I use a pattern in Flutter where static methods own state changes and instance properties own reads. Session management is where it shows up most clearly.

Static methods for state changes:

await UserSession.login(authToken: 'token', username: 'user');
await UserSession.logout();
await UserSession.setDataRegion(DataRegion.US);

Instance properties for reads:

final username = UserSession.current.username;
final isAuth = UserSession.current.isAuthenticated;
final region = UserSession.current.dataRegion;

Why the separation works:

Think of it like database operations — static methods are commands (insert, update, delete), instance properties are queries (select from current state). Class-level operations change what the singleton is.
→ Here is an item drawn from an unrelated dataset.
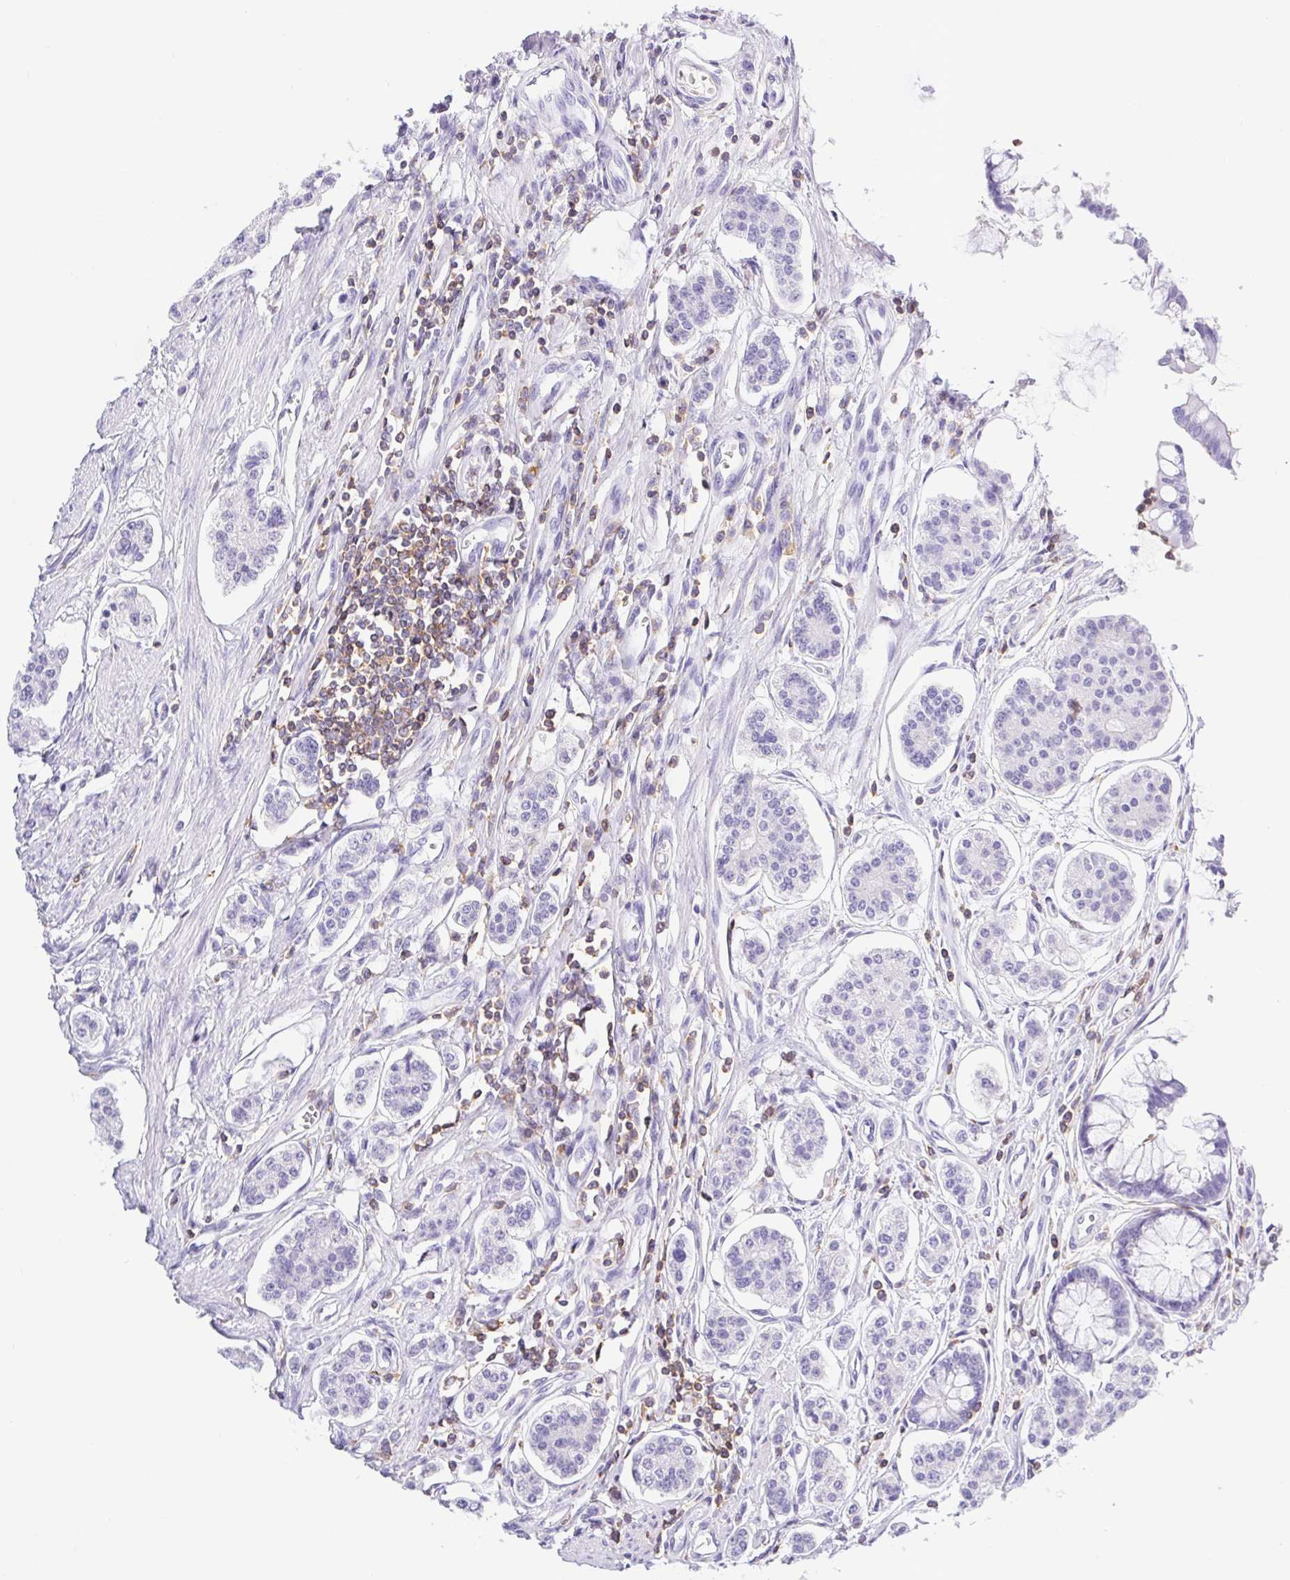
{"staining": {"intensity": "negative", "quantity": "none", "location": "none"}, "tissue": "carcinoid", "cell_type": "Tumor cells", "image_type": "cancer", "snomed": [{"axis": "morphology", "description": "Carcinoid, malignant, NOS"}, {"axis": "topography", "description": "Small intestine"}], "caption": "Immunohistochemical staining of malignant carcinoid exhibits no significant expression in tumor cells. (Stains: DAB IHC with hematoxylin counter stain, Microscopy: brightfield microscopy at high magnification).", "gene": "APBB1IP", "patient": {"sex": "female", "age": 65}}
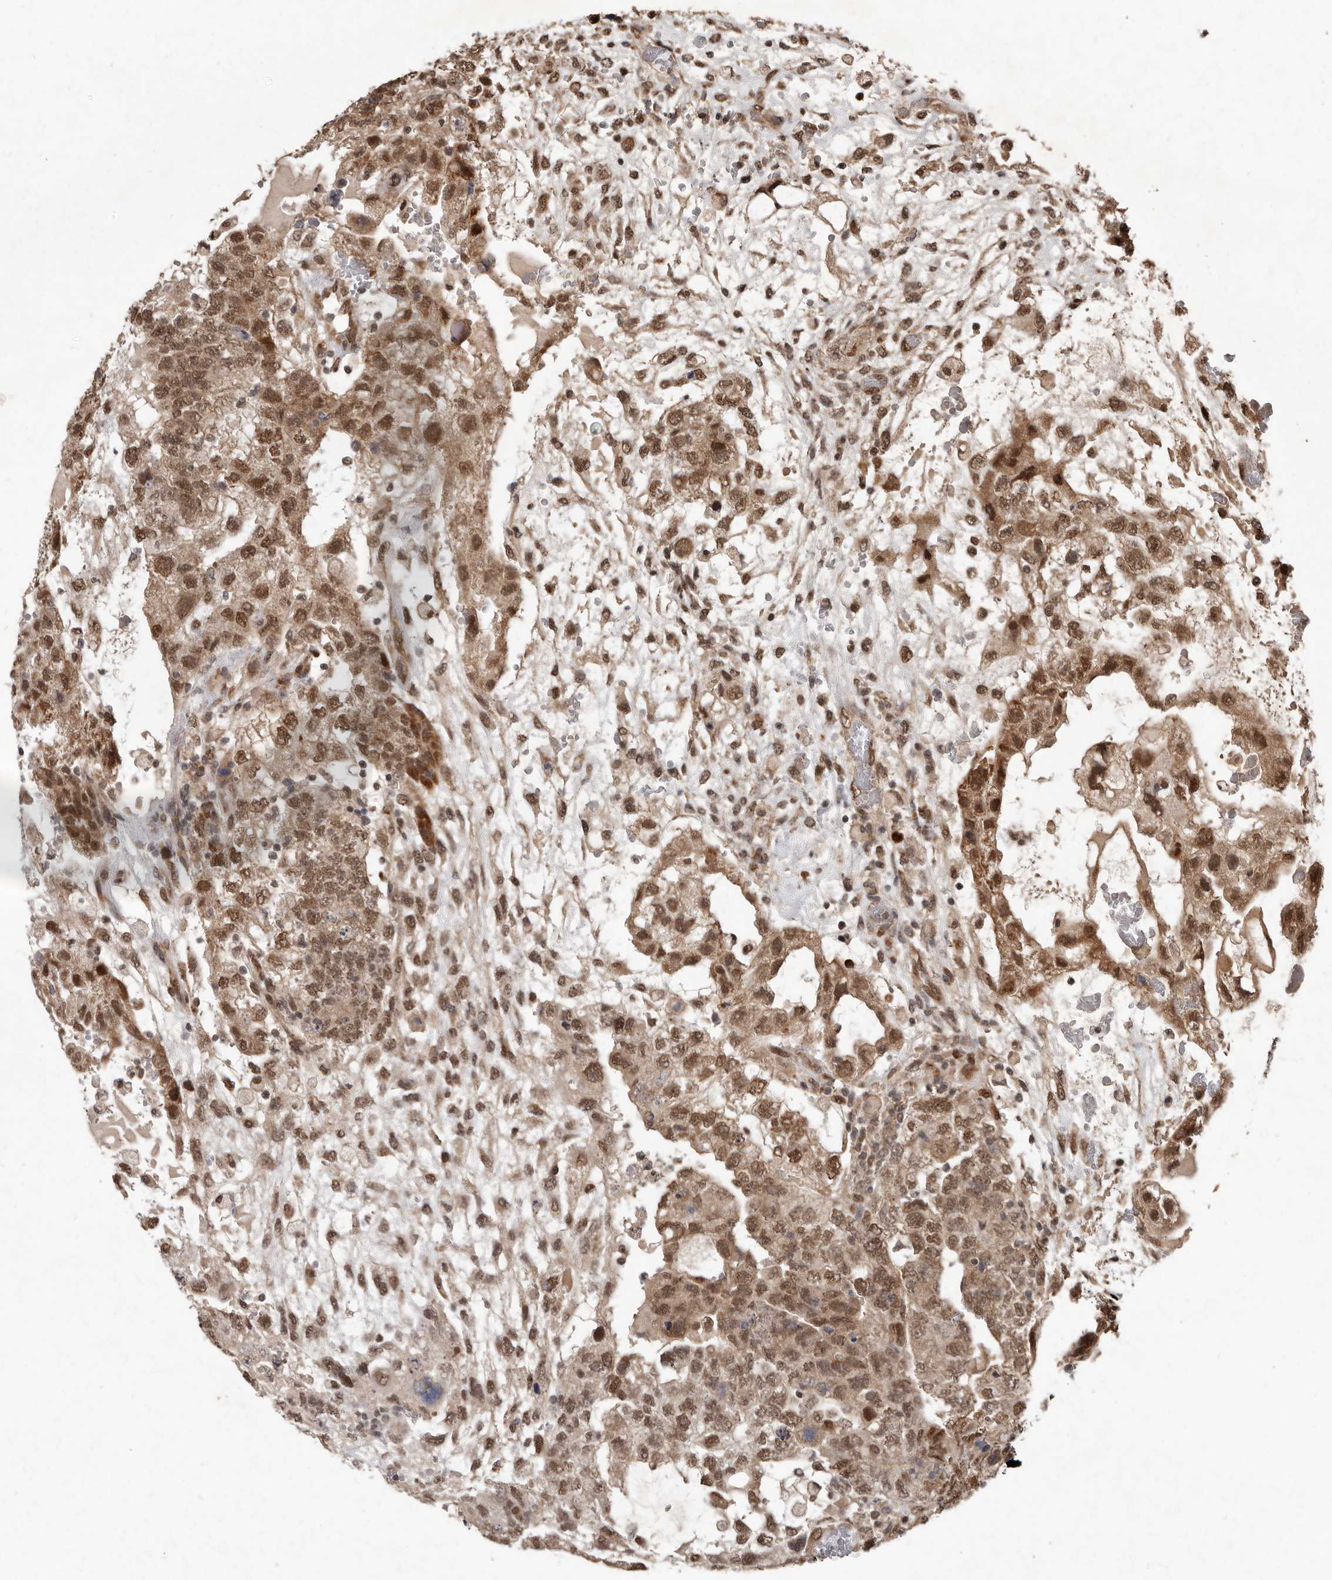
{"staining": {"intensity": "moderate", "quantity": ">75%", "location": "cytoplasmic/membranous,nuclear"}, "tissue": "testis cancer", "cell_type": "Tumor cells", "image_type": "cancer", "snomed": [{"axis": "morphology", "description": "Carcinoma, Embryonal, NOS"}, {"axis": "topography", "description": "Testis"}], "caption": "Human testis cancer (embryonal carcinoma) stained with a protein marker reveals moderate staining in tumor cells.", "gene": "LRGUK", "patient": {"sex": "male", "age": 36}}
Instance-level access reads what it contains.

Implementation:

class UserSession {
  static UserSession? _instance;

  static Future<void> login({required String authToken, required String username}) async {
    _instance = UserSession._(authToken: authToken, username: username);
    await _saveToStorage();
  }

  static Future<void> logout() async {
    _instance = const UserSession._empty();
    await _clearStorage();
  }

  static UserSession? get current => _instance;

  String get username => /* ... */;
  bool get isAuthenticated => /* ... */;
}

TLDR: Split singleton APIs by intent — static methods for commands, instance access for queries. The call site reads like the distinction matters, because it does.